Ora, queste cose non le ricordo per suggerire comprensione, e magari per mettere rapidamente una pietra sopra i piccoli e grandi imbrogli che inquinano la competizione nel partito democratico. C’è da augurarsi anzi che Fiano, o chi per lui, voglia davvero scoperchiare tutto quello che c’è da scoperchiare: finché non lo si farà, il Pd non ripartirà mai veramente. Ma è un fatto che questa volta qualcosa, almeno, ha funzionato: in alcuni circoli si è intervenuti in via preventiva, in altri si è chiuso il tesseramento in anticipo, e soprattutto nei casi segnalati sono stati esponenti del partito ad attivare verifiche e controlli. È chiaro che non basta, ma quel che ci vuole in più non è certo di abolire i partiti, sbaraccare tesseramento e congressi, e impoverire ulteriormente la dialettica politica. Quel che ci vuole è una legge sui partiti che dia concretezza giuridica all’indicazione contenuta nell’articolo 49 della Costituzione, secondo la quale i partiti devono concorrere «con metodo democratico» a determinare la politica nazionale.

Di metodo democratico ce n’è invece sempre meno traccia nella vita interna di quasi tutte le formazioni politiche italiane. Il Pd, pur con tutte le storture che la cronaca non manca di raccontare, qualcosa del genere, dopo tutto, ce l’ha (e, a dire il vero, ce l’ha anche la Lega): tiene le primarie, che rimangono un campo aperto e contendibile a più di un candidato, organizza il tesseramento, elegge gli organismi direttivi, ha un’articolazione interna fatta di correnti, di minoranze e di maggioranze. Poi capita che alcuni escano, che altri lamentino lo stile di conduzione del partito, che altri critichino lo statuto e altri ancora trovino insoddisfacente la semplice «conta», ma tutto sommato capita quel che capita, più o meno, in un partito politico. Comprese certe schifezze.

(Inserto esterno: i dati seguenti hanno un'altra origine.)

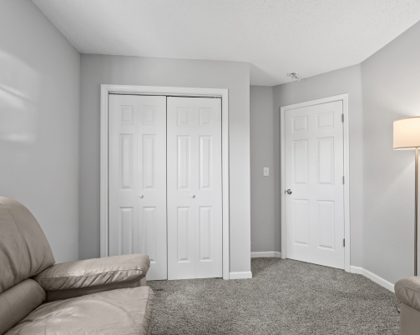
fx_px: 261
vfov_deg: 65.4
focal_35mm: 21
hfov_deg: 77.5
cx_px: 227
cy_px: 178
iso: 4500
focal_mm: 15
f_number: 9
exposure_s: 1/15
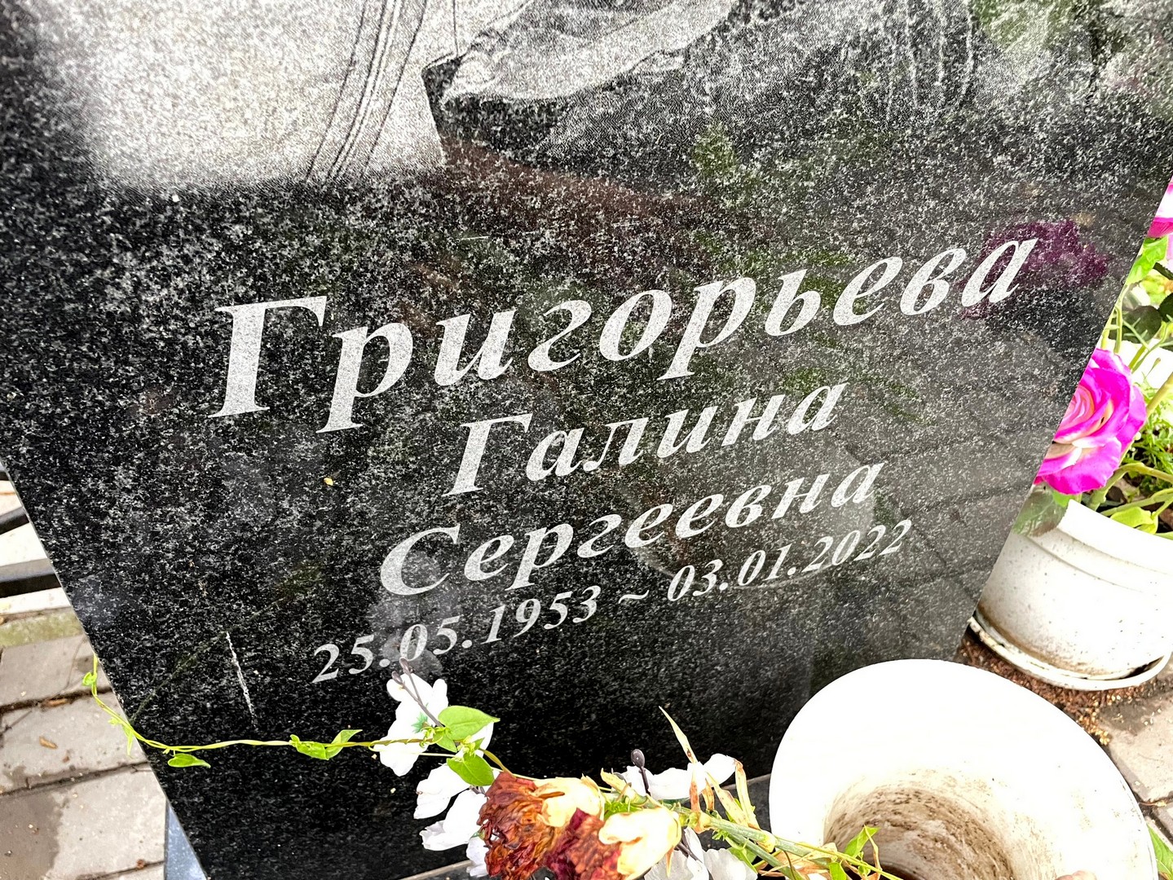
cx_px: 586
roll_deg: -1.0
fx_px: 881
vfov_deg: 53.1
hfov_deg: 67.3
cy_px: 440
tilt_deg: -39.6
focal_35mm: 26
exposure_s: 1/60
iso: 200
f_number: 1.6
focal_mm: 4.2
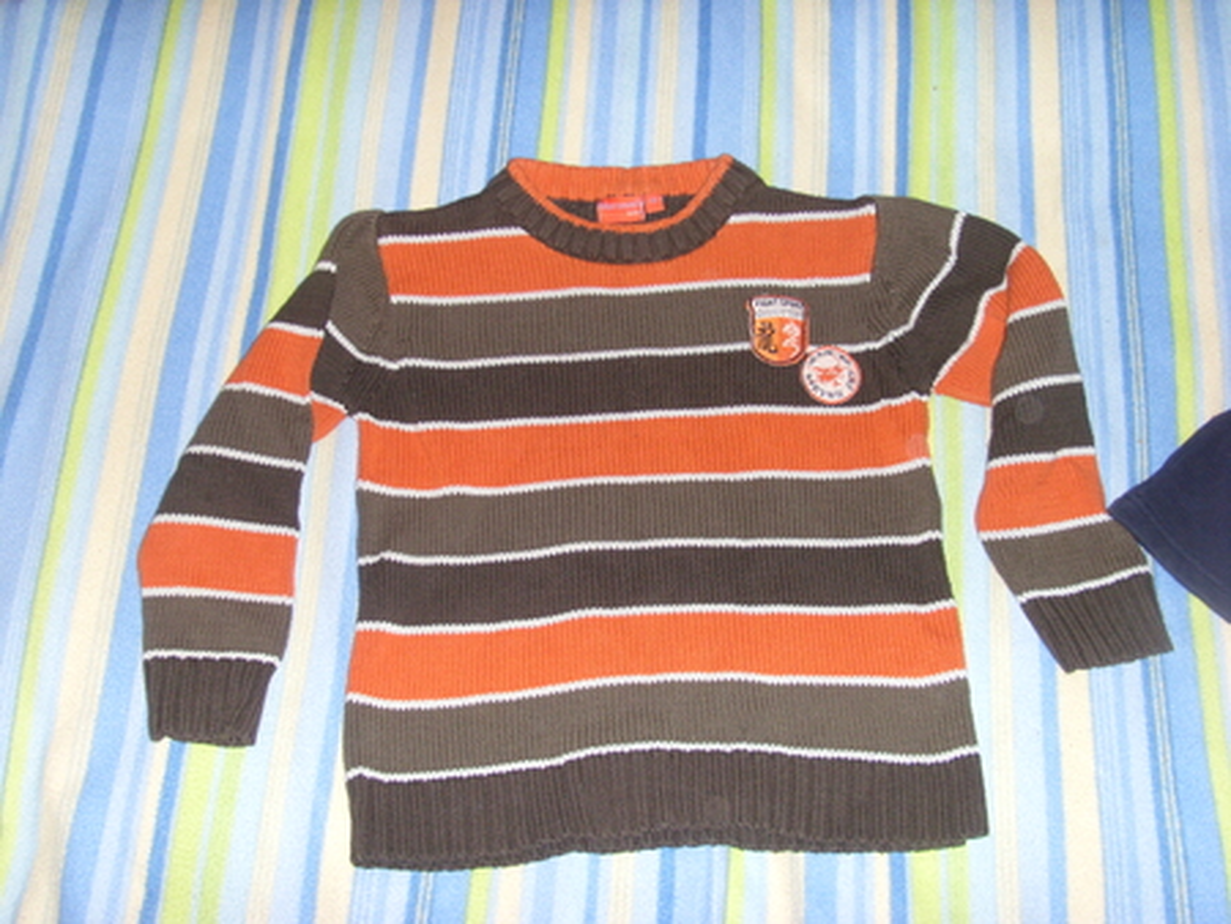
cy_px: 462
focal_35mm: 36
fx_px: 1281
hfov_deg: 51.3
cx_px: 616
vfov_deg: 39.7
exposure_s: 1/45
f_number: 3.5
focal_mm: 6
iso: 100
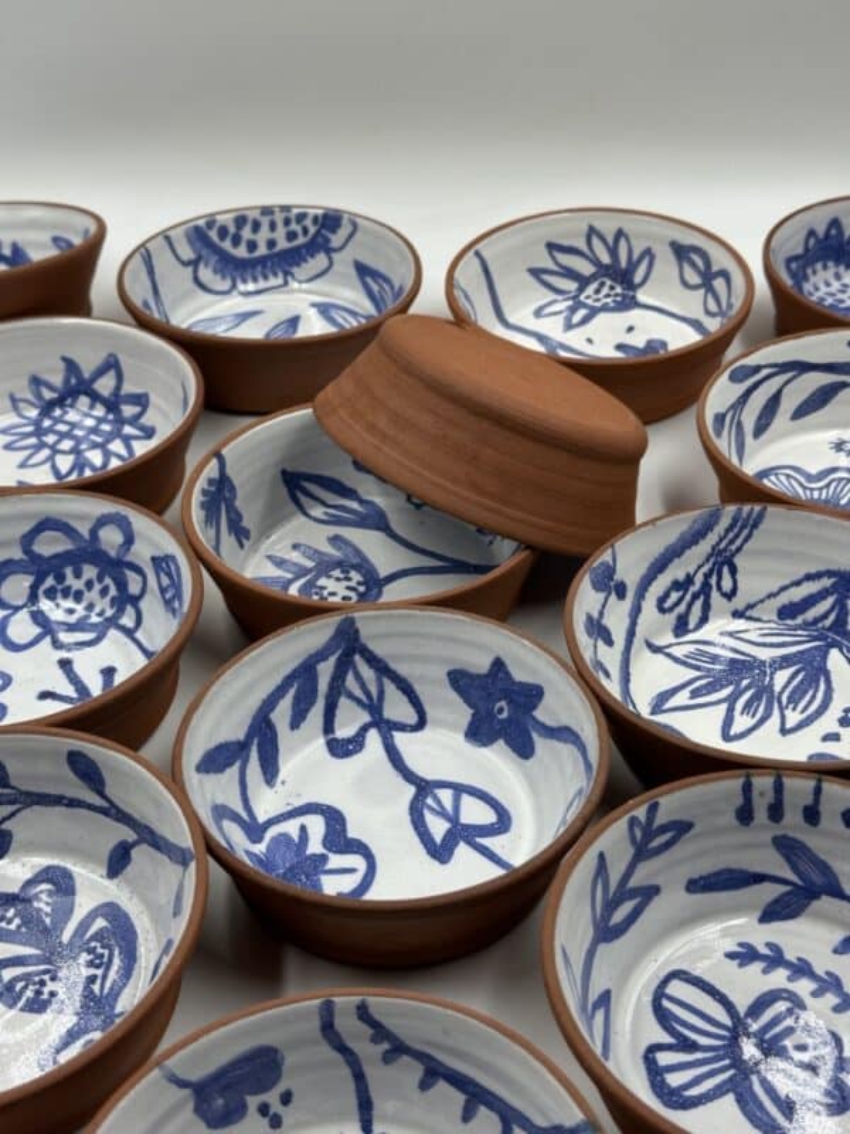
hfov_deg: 30.3
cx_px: 425
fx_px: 1572
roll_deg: +0.7
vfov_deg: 39.7
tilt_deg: -38.0
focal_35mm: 48
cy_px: 567
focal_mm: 6.86
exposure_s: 1/386
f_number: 1.78
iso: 64
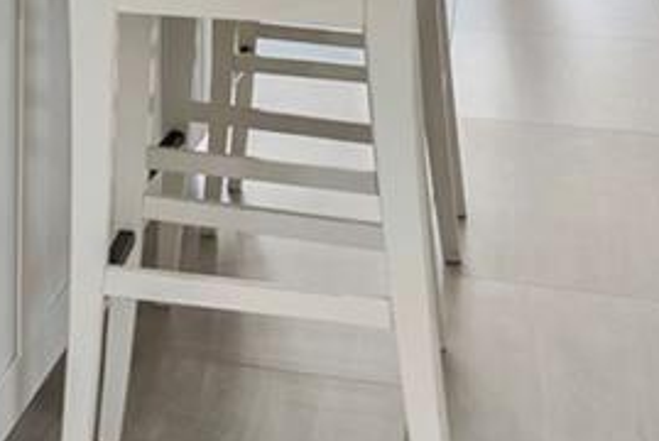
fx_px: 1851
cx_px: -309
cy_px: -358
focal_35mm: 101
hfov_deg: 18.1
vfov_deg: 12.4
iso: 100
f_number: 8
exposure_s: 1/1.67
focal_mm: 17
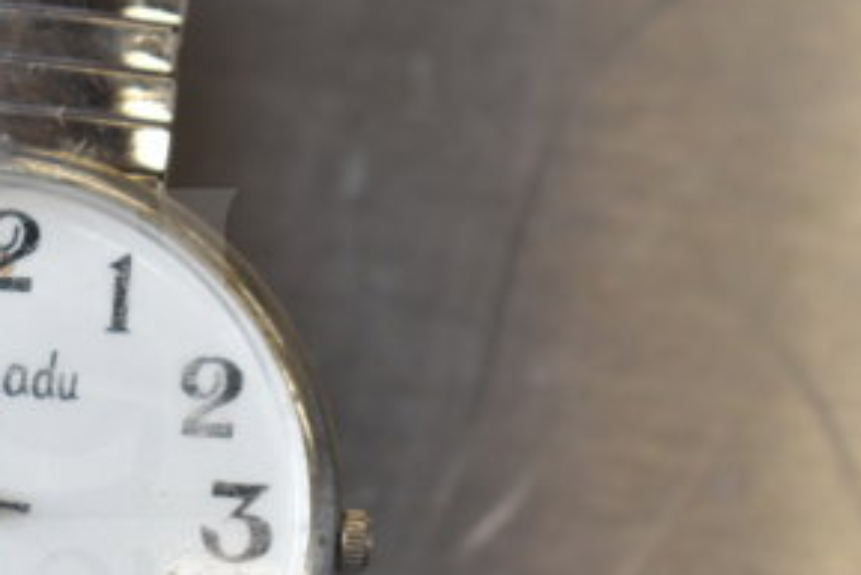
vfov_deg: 7.9
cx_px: -33
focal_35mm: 174
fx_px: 4165
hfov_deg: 11.7
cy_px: 425
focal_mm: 55
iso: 900
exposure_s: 1/100
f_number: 5.6
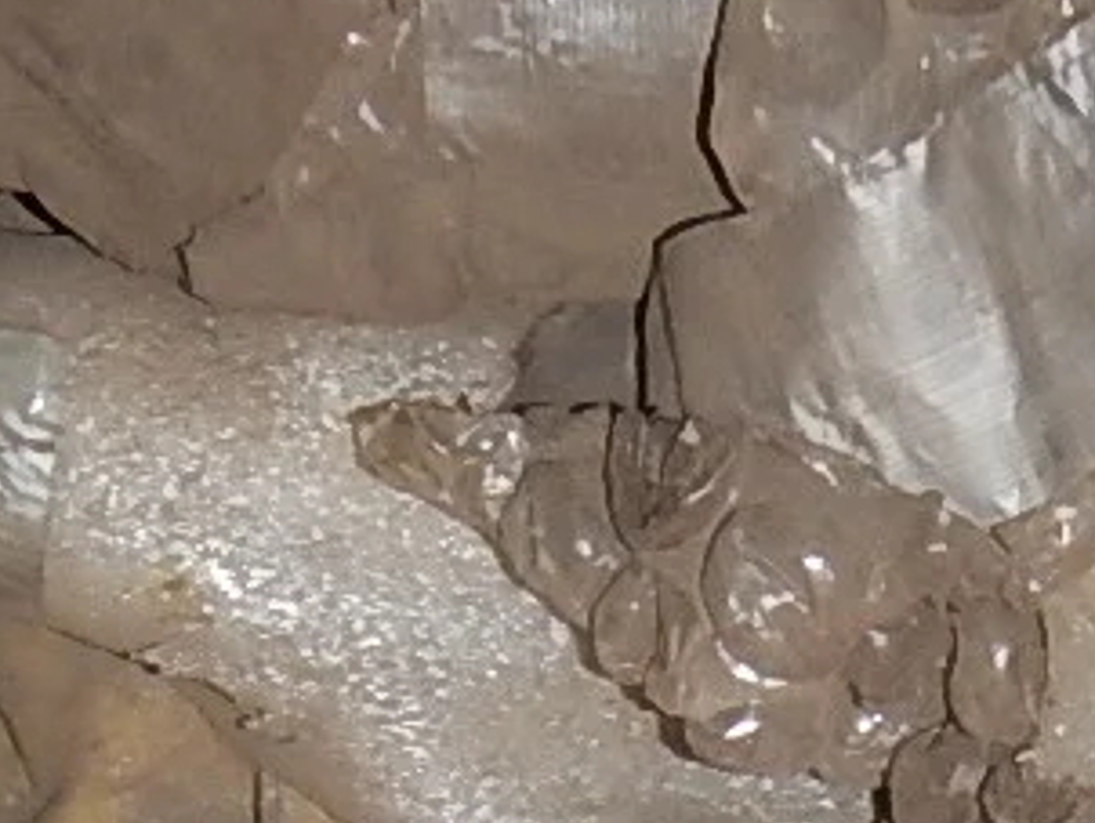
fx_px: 4021
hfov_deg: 14.8
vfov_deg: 10.9
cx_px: 1468
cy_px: 1483
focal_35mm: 127
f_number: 2.8
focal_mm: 4.3
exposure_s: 1/30
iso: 200
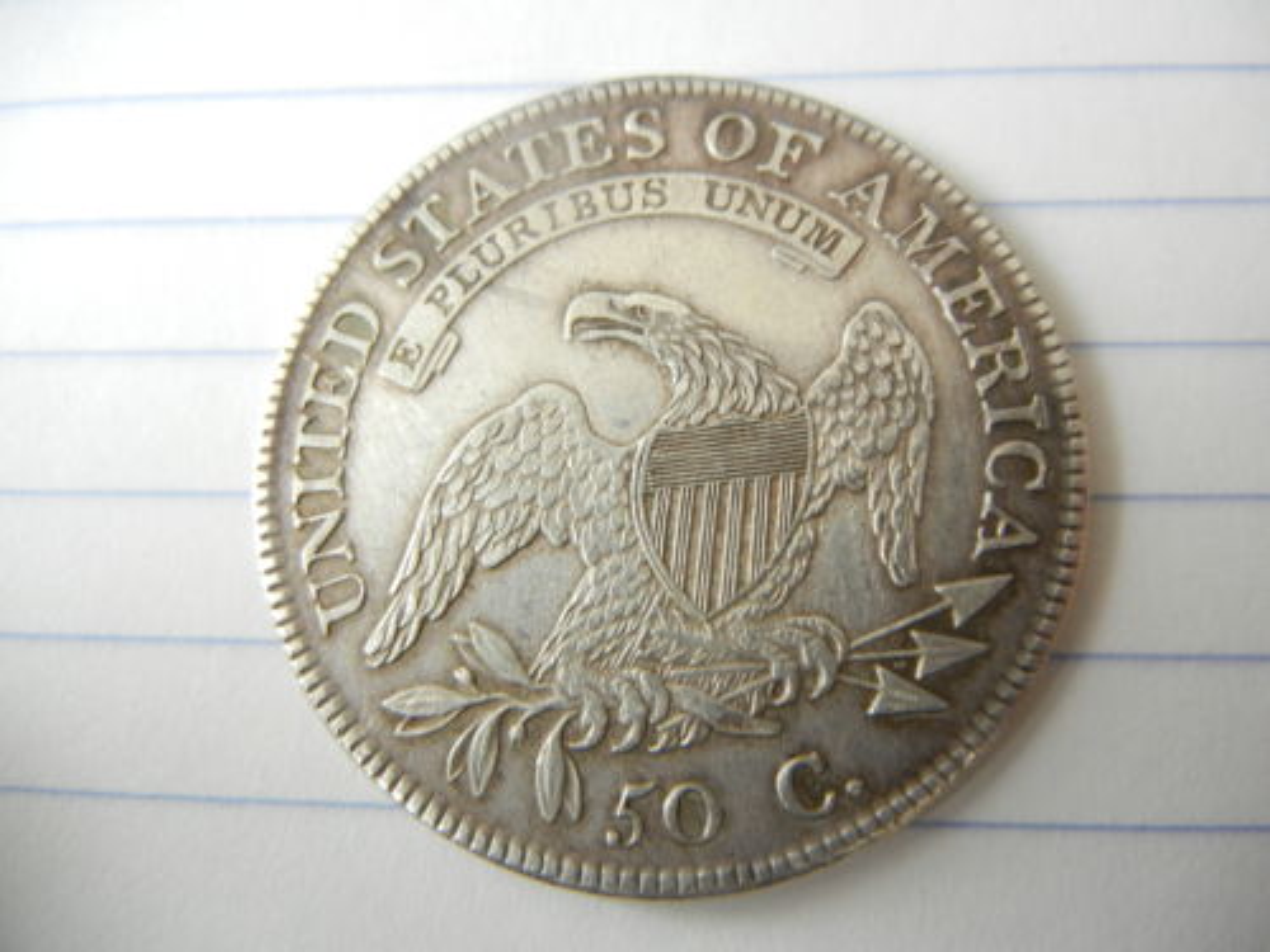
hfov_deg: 60.0
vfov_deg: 46.8
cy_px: 476
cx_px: 635
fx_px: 1101
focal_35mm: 30
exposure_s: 1/7
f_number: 3.5
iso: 400
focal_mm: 5.4
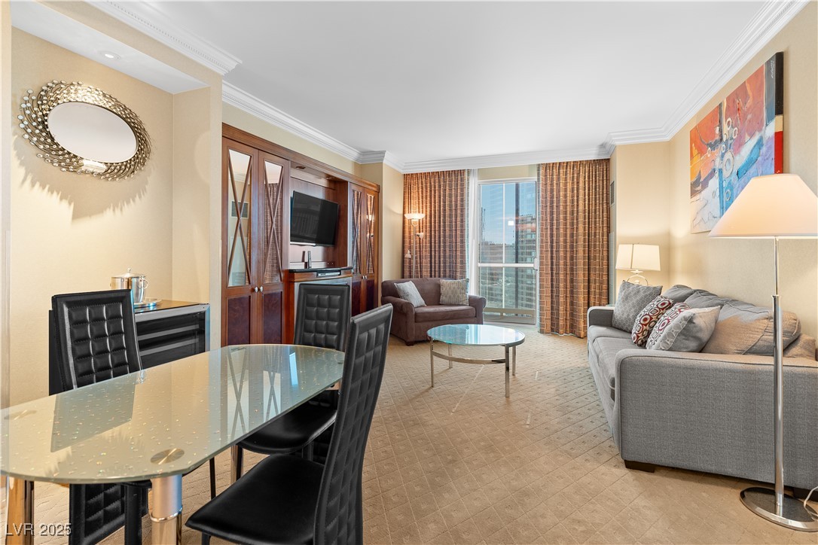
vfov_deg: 73.7
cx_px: 409
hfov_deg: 96.7
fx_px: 364
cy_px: 272
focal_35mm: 16
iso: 640
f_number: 4.5
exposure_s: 1/3
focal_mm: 16
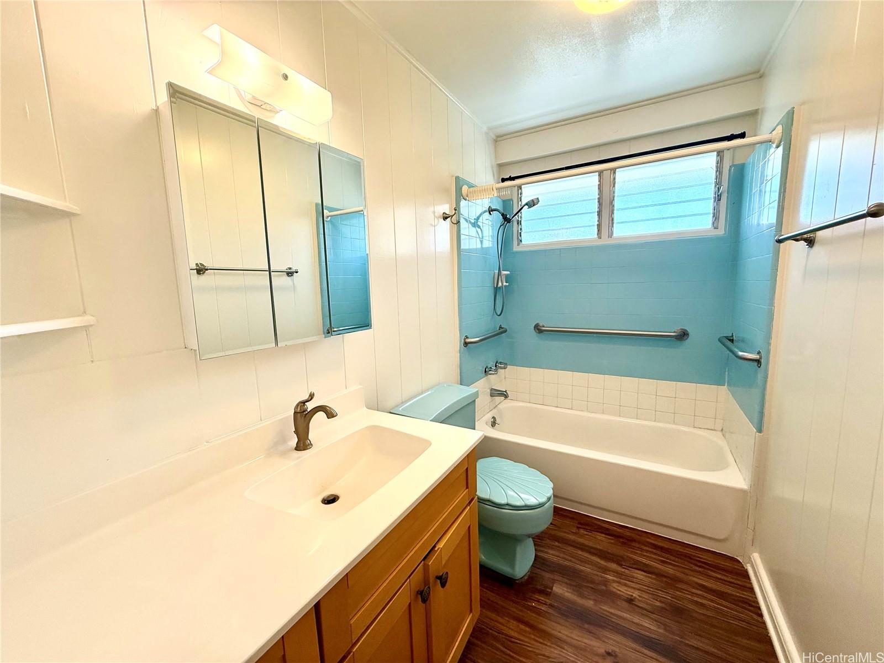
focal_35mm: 14
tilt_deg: -7.1
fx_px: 358
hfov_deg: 102.1
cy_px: 332
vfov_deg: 85.7
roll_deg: +2.0
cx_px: 442
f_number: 2.2
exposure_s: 1/120
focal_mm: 2.22
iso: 125
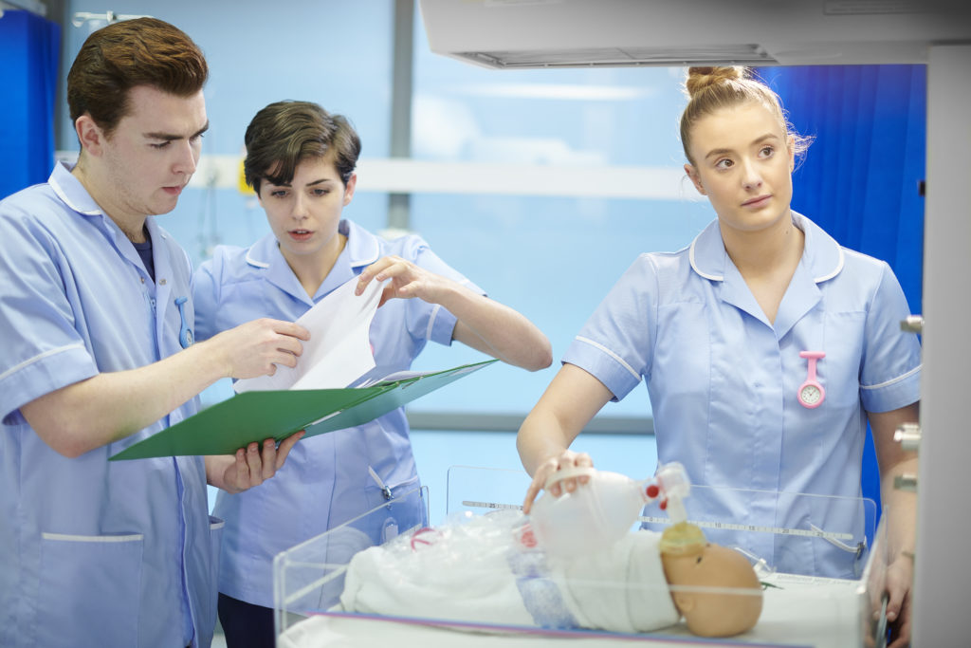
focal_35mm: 50
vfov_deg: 27.0
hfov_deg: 39.6
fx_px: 1349
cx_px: 486
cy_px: 324
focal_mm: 50
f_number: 2.2
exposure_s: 1/125
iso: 200
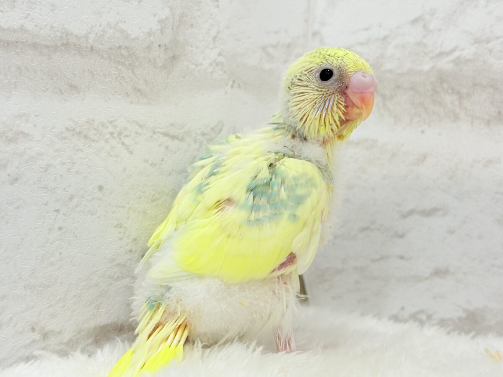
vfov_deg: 28.0
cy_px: 188
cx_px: 252
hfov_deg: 36.8
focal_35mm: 52
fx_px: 756
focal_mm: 5.96
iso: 50
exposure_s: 1/100
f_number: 1.6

Se però quegli stessi che dal Pd sono usciti non chiudono del tutto la porta ma anzi rinviano ad un prossimo futuro l’occasione di ritornare insieme, vuol dire che lo spazio che il partito democratico occupa rimane decisivo per gli equilibri del Paese, centrale rispetto agli sviluppi futuri della politica italiana. E questa, beninteso, è un’aggravante a carico di quei soggetti che inquinano, per stupidità o prepotenza, il normale andamento della competizione. A Napoli come ovunque abbiano a presentarsi.